• _EXERCISE TASK_:
Find each line in the material below that contains the string "instances" and copy every one of those lines.

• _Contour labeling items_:
::::::::
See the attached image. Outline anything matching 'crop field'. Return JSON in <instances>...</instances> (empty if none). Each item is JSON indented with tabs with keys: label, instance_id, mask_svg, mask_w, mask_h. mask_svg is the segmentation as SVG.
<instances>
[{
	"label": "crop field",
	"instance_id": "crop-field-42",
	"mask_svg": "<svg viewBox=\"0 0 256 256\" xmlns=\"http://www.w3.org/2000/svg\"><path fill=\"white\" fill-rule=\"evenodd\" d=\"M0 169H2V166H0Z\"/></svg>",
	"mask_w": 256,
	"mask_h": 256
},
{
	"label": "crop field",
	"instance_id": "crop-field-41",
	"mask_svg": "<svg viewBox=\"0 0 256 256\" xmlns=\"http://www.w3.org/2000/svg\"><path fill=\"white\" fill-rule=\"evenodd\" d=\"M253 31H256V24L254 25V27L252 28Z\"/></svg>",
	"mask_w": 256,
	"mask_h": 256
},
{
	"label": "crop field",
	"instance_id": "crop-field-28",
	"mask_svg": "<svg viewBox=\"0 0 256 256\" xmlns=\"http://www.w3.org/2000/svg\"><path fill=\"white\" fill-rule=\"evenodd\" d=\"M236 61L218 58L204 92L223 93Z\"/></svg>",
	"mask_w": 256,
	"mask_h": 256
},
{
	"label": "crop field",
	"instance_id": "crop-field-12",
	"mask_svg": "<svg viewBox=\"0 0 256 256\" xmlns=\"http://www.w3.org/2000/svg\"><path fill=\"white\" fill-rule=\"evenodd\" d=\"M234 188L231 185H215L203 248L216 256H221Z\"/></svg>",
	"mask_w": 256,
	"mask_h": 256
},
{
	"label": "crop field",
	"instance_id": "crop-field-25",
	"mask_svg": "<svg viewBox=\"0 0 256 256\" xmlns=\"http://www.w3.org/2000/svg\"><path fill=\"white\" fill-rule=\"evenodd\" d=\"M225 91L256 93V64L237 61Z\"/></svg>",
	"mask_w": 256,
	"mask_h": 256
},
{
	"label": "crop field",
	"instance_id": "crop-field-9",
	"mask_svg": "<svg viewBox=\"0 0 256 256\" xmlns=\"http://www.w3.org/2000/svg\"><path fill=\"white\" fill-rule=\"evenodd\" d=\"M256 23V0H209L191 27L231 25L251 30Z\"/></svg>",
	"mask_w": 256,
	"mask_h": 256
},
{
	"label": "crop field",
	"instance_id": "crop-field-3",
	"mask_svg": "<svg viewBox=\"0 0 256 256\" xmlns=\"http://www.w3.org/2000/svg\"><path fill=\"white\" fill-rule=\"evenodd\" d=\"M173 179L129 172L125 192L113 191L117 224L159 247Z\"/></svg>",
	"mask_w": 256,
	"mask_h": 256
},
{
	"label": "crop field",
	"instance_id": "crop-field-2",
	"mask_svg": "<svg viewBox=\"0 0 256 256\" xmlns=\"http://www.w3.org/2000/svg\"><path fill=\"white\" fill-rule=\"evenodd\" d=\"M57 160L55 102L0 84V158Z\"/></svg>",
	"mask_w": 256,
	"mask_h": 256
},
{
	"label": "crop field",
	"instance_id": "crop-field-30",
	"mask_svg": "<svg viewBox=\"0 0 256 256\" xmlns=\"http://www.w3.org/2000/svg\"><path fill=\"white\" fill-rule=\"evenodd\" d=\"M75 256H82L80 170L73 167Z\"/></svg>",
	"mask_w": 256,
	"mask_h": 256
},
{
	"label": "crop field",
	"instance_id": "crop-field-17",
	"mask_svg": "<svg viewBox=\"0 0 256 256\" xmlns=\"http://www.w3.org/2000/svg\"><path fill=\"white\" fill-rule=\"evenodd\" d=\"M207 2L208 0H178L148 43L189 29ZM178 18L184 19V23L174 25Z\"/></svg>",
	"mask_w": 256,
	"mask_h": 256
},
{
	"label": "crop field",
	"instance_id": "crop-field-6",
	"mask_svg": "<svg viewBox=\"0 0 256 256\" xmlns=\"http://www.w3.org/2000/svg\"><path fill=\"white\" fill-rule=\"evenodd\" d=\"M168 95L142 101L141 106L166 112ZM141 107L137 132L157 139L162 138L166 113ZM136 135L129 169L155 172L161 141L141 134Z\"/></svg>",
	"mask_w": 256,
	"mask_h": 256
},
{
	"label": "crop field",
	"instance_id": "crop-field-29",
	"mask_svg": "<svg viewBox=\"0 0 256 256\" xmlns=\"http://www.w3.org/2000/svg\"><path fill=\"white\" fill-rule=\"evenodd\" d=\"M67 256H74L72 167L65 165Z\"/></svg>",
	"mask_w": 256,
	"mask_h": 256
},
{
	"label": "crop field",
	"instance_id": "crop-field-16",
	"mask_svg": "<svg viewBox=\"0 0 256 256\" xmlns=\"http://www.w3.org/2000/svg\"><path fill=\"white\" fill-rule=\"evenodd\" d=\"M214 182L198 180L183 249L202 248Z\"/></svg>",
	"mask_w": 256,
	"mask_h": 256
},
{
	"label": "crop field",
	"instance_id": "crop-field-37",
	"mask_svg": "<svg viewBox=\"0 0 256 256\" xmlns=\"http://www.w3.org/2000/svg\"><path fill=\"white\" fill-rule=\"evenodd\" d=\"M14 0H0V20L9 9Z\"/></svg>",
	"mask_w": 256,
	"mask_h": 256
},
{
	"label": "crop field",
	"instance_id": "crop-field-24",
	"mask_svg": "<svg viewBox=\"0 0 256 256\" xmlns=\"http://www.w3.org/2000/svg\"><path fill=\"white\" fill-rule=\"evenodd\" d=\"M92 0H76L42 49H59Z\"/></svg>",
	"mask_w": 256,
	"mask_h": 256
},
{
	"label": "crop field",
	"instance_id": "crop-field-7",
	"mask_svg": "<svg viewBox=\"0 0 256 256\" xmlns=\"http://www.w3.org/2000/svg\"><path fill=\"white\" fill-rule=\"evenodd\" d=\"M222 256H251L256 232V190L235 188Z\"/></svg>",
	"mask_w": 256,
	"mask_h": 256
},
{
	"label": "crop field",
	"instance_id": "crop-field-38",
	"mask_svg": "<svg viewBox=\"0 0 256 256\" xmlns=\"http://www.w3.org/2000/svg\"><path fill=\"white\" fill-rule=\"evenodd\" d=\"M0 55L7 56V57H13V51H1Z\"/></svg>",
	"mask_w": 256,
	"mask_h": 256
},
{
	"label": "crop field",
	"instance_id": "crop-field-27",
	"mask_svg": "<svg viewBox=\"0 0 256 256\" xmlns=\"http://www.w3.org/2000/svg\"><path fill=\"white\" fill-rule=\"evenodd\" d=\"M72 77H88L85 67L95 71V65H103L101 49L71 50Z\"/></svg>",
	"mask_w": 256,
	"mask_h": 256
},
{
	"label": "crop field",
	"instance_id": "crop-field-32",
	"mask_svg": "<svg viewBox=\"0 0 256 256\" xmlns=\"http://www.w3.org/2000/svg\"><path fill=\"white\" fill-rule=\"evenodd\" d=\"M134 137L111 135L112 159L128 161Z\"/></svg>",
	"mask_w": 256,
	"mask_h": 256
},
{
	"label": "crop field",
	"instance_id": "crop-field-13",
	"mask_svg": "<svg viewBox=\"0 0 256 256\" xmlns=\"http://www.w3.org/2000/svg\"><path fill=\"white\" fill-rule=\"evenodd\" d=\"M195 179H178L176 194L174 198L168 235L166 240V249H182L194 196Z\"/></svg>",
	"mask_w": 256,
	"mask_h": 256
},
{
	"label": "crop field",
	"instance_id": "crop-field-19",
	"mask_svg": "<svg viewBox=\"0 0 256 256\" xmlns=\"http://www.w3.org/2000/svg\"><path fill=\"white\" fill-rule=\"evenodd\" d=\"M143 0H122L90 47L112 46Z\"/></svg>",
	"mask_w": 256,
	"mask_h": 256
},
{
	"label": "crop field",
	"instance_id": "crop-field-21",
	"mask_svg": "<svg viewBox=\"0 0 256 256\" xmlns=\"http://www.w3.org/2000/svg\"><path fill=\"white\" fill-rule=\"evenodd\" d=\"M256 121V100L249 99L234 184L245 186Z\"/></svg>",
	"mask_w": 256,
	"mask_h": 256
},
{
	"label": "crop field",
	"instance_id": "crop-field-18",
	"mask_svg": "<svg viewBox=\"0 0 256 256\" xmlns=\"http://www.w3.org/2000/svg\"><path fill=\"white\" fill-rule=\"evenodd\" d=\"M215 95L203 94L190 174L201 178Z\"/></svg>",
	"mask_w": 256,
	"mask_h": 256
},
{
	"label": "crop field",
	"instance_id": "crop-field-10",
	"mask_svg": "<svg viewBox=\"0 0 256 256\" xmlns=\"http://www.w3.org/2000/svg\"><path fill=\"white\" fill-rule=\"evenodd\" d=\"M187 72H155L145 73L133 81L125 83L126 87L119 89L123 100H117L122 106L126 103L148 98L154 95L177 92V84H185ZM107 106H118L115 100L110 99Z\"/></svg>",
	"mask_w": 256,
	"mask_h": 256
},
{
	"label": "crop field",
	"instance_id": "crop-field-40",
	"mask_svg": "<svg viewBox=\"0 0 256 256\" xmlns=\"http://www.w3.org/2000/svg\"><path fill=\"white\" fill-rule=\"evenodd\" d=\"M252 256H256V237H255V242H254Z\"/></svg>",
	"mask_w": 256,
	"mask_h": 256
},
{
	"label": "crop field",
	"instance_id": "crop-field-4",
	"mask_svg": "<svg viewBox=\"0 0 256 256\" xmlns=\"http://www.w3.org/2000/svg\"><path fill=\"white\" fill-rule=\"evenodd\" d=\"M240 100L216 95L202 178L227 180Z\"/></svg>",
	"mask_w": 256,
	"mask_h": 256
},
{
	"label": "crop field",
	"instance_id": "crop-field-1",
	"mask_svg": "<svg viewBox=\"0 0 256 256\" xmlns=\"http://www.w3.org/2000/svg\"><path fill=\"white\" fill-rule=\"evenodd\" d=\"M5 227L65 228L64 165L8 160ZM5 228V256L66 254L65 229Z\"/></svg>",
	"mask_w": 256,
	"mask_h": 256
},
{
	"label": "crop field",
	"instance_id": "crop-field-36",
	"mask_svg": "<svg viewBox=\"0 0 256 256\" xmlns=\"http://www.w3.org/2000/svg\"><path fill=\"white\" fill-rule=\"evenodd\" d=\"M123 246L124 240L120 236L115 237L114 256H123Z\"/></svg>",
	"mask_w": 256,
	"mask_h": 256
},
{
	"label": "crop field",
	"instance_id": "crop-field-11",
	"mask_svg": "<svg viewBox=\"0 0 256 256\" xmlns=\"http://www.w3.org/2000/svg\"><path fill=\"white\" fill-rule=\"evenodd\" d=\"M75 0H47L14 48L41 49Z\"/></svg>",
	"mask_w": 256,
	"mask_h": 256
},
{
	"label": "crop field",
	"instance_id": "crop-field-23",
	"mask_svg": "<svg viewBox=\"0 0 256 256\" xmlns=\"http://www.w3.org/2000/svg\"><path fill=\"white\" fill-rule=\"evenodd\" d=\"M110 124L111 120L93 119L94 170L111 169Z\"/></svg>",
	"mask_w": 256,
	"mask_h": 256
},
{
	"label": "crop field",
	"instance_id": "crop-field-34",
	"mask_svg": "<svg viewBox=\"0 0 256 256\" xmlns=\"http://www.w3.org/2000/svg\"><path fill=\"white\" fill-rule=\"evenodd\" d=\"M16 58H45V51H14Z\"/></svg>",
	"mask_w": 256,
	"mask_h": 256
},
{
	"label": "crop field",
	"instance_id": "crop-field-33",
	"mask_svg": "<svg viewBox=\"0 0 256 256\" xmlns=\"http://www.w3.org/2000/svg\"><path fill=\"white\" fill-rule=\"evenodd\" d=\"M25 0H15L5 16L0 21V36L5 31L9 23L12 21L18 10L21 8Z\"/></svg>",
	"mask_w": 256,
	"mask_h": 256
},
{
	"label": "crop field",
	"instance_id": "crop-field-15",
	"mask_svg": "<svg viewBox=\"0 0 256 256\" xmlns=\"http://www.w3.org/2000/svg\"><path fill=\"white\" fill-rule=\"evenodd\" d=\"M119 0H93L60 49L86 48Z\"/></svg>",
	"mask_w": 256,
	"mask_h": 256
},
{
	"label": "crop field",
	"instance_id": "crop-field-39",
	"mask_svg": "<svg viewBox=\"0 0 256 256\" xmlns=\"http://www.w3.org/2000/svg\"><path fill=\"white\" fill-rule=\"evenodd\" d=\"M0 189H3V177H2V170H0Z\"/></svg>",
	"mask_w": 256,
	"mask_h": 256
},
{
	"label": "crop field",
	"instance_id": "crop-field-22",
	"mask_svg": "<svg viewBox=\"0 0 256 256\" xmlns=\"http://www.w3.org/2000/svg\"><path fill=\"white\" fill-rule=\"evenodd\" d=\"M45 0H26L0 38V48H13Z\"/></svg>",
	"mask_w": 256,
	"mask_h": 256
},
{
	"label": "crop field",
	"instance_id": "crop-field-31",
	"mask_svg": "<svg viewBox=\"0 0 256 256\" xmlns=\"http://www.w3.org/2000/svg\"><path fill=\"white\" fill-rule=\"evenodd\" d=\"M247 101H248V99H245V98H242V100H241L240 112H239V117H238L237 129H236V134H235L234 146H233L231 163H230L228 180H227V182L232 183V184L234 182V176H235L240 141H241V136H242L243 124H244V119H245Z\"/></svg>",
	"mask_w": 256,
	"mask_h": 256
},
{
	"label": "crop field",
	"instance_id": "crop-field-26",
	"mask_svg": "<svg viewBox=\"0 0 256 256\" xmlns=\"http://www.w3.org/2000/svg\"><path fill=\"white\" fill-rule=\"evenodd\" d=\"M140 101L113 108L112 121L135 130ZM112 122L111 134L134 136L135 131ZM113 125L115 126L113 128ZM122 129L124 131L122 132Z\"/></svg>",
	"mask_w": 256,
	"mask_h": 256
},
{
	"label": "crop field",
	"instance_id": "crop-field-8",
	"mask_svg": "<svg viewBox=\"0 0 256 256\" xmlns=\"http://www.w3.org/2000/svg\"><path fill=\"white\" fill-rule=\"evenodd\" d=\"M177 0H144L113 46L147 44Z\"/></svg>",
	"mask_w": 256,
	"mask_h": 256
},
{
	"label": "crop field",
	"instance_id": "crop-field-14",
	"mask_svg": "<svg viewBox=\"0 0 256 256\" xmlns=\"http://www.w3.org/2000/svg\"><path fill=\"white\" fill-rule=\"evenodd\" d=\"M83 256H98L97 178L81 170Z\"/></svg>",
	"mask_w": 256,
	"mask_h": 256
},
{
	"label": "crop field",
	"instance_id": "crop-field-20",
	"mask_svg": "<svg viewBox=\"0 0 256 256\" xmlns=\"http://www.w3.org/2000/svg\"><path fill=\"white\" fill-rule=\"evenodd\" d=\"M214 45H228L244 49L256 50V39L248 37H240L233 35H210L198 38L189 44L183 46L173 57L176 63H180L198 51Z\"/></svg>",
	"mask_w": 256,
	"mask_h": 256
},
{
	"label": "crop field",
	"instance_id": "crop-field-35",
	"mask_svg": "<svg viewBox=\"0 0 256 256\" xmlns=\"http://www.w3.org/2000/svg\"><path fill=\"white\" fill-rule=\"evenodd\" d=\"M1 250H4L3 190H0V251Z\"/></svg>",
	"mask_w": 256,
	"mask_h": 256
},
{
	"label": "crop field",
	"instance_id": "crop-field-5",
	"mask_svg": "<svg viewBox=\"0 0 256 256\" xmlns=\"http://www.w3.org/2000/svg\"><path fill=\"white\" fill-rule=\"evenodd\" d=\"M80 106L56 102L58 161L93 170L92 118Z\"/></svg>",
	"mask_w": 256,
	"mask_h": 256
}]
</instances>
::::::::
• _RESULT OF THIS EXERCISE_:
See the attached image. Outline anything matching 'crop field'. Return JSON in <instances>...</instances> (empty if none). Each item is JSON indented with tabs with keys: label, instance_id, mask_svg, mask_w, mask_h. mask_svg is the segmentation as SVG.
<instances>
</instances>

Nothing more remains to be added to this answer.